The only true difference between a lotion and a cream is the water content. I'd use 60 to 65% water phase for a cream (versus 70 to 80% for a lotion). I'd add more butters to the cream to thicken it up (it doesn't have to have more butters, but this is what I'd do), and I'd tend to add more thickener like stearic acid or cetyl alcohol. (Stearic acid for something you want to stay on difficult places like elbows or feet; cetyl alcohol for a glidy cream, like a body butter).
So how do we go about making a cream?
The basics are the same - oils, butters, water, emulsifier, thickener, preservative, fragrance - but we change the amounts to get what we want. And we're going to add the humectants!
If I wanted a foot cream, something thick and rich and decadent that will stay on, I'd include a few humectants - glycerin, because I'm not worried about stickiness - and olive oil - it does double duty. I want something very emollient, so I'm going with some nice butters are heavier oils. And I'm using stearic acid so I can make sure it is a tenacious cream (is that really the right adjective? I want something that will stay on!)
RECIPE FOR A THICKER FOOT CREAM
15% oils - olive and rice bran are great choices here (we want heavier oils)
10% butters - I'd choose shea and/or mango here as they are both very emollient
3% stearic acid
COOL DOWN PHASE
0.5 to 1% preservative
1% fragrance or essential oil blend
Addition...3% menthol crystals - add this to the oil phase if you have them. (Your workshop is going to be very menthol-y, and I suggest keeping your face away from the warm oil container, unless you're my best friend, then you'll be huffing it and going "aaah!") Take 3% from your water phase to compensate.
Or you could choose an essential oil blend and add it at 1% (see the cool down phase above). I like a blend of 1 part each eucalyptus, camphor, and peppermint for a foot cream (smells like Vicks!), which helps circulation and feels nice a cool.
1. Weigh out your water phase in a heat proof container and put into a double boiler.
2. Weigh out your oil phase in a heat proof container and put into your double boiler. (If you are using menthol crystals, add this to the oil phase.)
3. When both containers have reached 70C, weigh out your water again, then add it to your oil container.
4. Blend with a hand mixer or stick blender for at least 3 minutes. Repeat this process as often as you would like until the temperature reaches 45C.
5. Let cool to 45C, then add your fragrance or essential oil and preservative. Mix well with your hand mixer or stick blender, then let cool.
6. You can pour the mixture into a jar now, but leave off the cap and let set for a few hours. Or you can wait until the mixture reaches room temperature, then spoon into your jar.

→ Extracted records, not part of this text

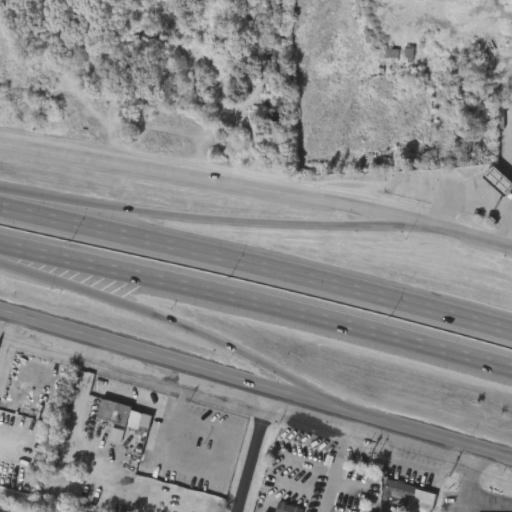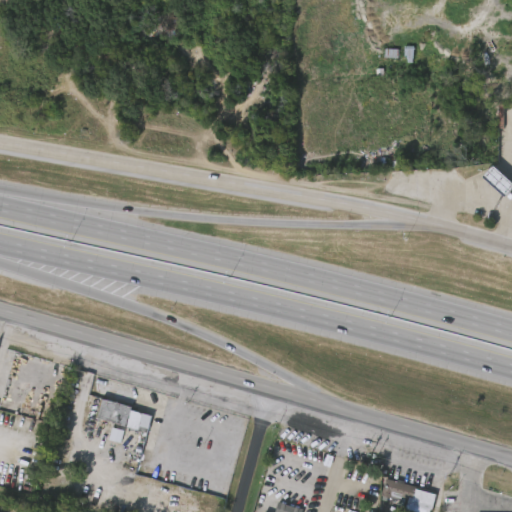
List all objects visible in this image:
building: (397, 52)
gas station: (493, 180)
building: (493, 180)
road: (257, 188)
building: (489, 191)
road: (25, 197)
road: (466, 208)
road: (197, 216)
road: (377, 220)
road: (502, 231)
road: (256, 264)
road: (26, 265)
road: (256, 302)
road: (157, 315)
road: (286, 380)
road: (255, 382)
building: (120, 424)
building: (114, 425)
road: (254, 449)
building: (408, 496)
road: (466, 497)
building: (395, 502)
road: (466, 507)
building: (284, 508)
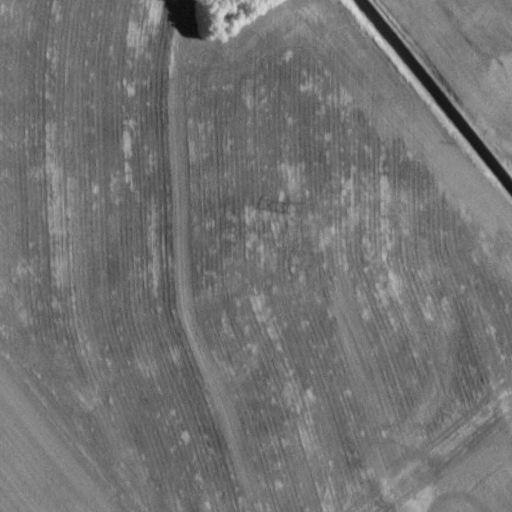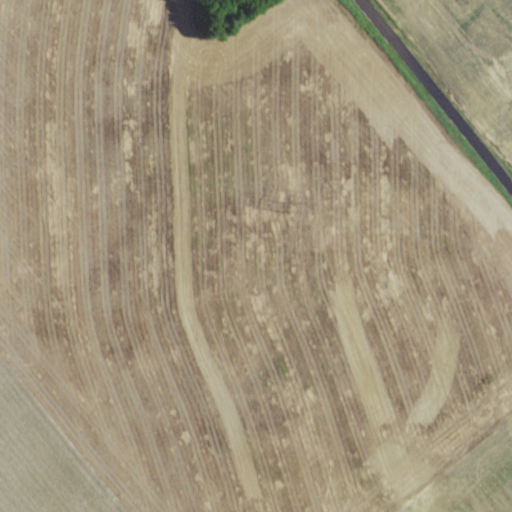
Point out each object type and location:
road: (435, 94)
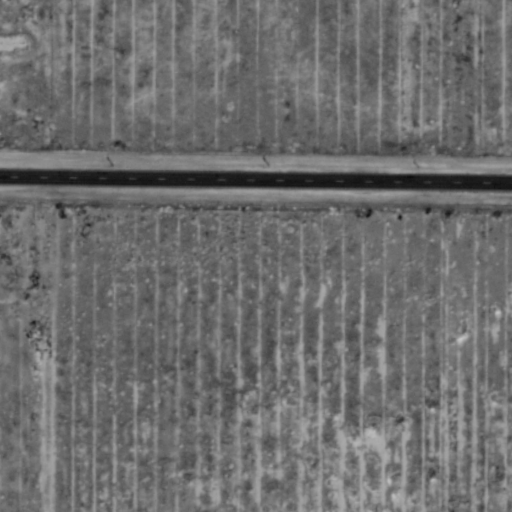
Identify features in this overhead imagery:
road: (256, 174)
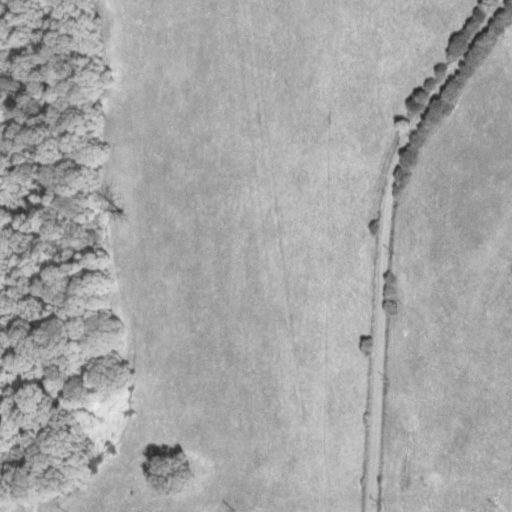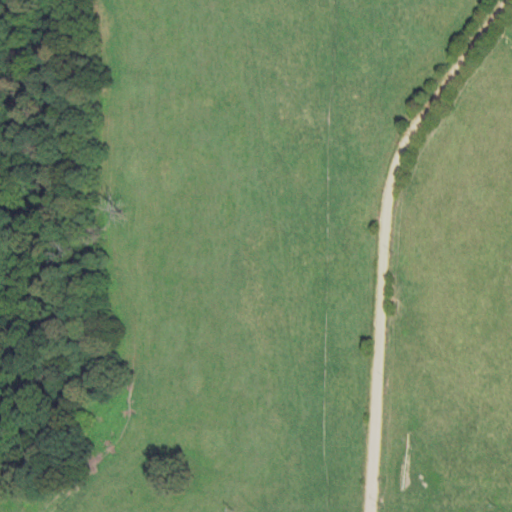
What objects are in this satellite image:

Or you could use a pump bottle or malibu bottle as this will be bottle-able if you have a way of squeezing it out!
You've made a cream! Hooray! If you want to make this for your body, I'd suggest many of the same ingredients, but you could substitute cetyl alcohol for stearic acid (more glidy), lighter oils, and leave out the menthol. Oh heck, let's just make a body butter tomorrow, eh?